Of course, it is not Cohen’s intention to sleep around. What she longs for and doesn’t get is intimacy and a sense of being wanted. She desperately clings to boy after boy in high school, and later, man after man in her twenties. She tries to mold herself into someone else, someone that she stresses is “easy to be with,” uncomplicated. What this culminates into is a feeling of inadequacy when her relationships ultimately fail. And when they don’t fail because of her neediness or clinginess, they fail because Cohen has simply settled for a warm body, not a person that she could fall in love with. Because of these patterns, she’s doomed to pursue all the wrong men.

There are lessons to be gleaned from each of Cohen’s encounters, but what stands out the most is the parade of mistreatment that she constantly receives from her hook ups, things that she can’t see for herself. What makes matters worse is that even when Cohen becomes aware that she’s fallen prey to her psychological issues, this hardly deters her from moving on. In one incident, she hooks up with her friend’s casual fling. Even though she knows this is wrong, a part of her is elated that he would choose her over her friend, who is deemed prettier and more self-assured. Later, her friend would find out and end their friendship. But even with this blow, Cohen can’t seem to stop herself from engaging in meaningless flings. It’s this tragic event, and many others like an HIV scare and a case of genital warts, that really show how lost Cohen really is.
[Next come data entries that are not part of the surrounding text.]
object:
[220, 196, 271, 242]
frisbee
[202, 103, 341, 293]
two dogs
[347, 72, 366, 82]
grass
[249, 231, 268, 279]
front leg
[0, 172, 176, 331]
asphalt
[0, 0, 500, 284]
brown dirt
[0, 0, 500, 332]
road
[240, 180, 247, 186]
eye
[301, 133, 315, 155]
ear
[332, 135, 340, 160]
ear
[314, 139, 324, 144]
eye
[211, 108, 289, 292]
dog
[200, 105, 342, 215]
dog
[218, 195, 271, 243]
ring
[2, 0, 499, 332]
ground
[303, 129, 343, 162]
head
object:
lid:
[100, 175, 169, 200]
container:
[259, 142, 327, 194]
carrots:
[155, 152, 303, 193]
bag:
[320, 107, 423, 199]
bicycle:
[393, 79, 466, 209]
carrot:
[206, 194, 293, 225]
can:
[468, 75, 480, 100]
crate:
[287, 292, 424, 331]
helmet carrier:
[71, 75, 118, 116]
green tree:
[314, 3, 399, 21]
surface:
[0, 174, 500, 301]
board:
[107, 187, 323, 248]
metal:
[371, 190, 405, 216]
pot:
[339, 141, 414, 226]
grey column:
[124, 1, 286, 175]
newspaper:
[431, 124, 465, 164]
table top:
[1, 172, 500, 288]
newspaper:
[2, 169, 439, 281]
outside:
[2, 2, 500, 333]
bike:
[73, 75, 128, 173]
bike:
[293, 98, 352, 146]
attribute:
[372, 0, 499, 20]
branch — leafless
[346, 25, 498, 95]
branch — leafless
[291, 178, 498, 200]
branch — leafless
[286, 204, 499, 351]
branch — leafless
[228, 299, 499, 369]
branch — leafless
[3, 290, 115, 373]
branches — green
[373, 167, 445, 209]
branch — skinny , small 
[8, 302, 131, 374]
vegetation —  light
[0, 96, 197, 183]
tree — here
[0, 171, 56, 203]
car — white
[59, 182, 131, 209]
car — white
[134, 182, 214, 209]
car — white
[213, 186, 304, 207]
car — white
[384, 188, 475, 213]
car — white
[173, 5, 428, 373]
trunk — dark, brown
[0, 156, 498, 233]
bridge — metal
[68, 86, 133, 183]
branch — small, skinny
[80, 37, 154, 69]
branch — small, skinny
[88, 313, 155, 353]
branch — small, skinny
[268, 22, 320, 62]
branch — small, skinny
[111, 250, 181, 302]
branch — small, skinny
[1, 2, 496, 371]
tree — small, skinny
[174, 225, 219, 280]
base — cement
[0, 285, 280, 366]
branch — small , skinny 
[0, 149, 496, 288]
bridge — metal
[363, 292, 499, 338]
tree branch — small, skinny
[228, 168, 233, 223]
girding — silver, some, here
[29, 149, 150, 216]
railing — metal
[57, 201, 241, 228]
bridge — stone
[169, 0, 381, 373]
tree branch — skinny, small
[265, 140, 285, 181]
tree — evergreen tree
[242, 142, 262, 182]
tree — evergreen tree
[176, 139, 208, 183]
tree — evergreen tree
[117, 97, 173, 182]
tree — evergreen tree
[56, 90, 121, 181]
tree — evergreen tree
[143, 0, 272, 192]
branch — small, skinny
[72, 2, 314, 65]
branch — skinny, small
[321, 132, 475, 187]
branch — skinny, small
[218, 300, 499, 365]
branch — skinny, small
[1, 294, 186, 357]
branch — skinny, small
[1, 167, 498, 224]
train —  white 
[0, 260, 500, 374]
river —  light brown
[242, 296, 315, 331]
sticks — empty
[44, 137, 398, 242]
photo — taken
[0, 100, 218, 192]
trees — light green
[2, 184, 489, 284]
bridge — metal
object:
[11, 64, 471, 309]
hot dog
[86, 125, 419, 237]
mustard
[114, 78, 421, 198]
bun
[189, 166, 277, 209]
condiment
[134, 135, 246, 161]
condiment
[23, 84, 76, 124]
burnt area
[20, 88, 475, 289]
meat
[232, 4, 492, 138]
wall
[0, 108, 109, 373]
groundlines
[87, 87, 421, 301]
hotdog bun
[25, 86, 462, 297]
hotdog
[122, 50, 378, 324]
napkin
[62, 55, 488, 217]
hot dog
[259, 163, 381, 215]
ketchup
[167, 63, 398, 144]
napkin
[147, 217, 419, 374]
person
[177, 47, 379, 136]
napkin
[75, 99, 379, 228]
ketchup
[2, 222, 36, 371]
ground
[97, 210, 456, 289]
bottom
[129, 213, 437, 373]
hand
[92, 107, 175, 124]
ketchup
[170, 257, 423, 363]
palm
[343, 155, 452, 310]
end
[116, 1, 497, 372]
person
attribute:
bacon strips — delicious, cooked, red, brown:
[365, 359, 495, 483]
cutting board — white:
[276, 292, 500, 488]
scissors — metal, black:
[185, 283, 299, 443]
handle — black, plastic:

Loose Girl reads like a cautionary tale with a silver lining. The story almost plays out like an after school special, but that doesn’t negate the fact that the story needs to be told. As predictable as it all turns out to be, the novel has a distinct voice with no sugar to coat the bleak, uncomfortable parts. As an author, Cohen is thoughtful, candid, and direct; each introspective moment is laid out for us in open terms. She’s not begging us to forgive her actions, but to try to understand them.

And the truth boils down to this: Cohen is not necessarily equating love with sex, but rather using it as a substitute for it. The point is driven home repeatedly throughout the novel. It’s so hammered over our heads that it’s hard to not get it. In fact, whole paragraphs could be trimmed and could possibly make for a more interesting read. Cohen visits many psychologists to try to find the root of her problems, but this is glossed over in lieu of more exposition about wanting to be loved. As strange as it sounds to say this about a memoir, there hardly seems to be any character arc or growth. The novel speaks from the heart, but it often finds itself falling into boring territory.

But despite the fact that many of Cohen’s revelations may be repetitive, there’s also something so beautifully honest about her confessions of character flaws that you can’t look away.

As a reader, you will root for Cohen, but you will also come to despise her destitution and destructive patterns. The book reads like a conversation with a friend, and you will often want to shake her and tell her to snap out of it. But it’s precisely this strong response that makes Loose Girl such an effective novel. ¤ C.Ho.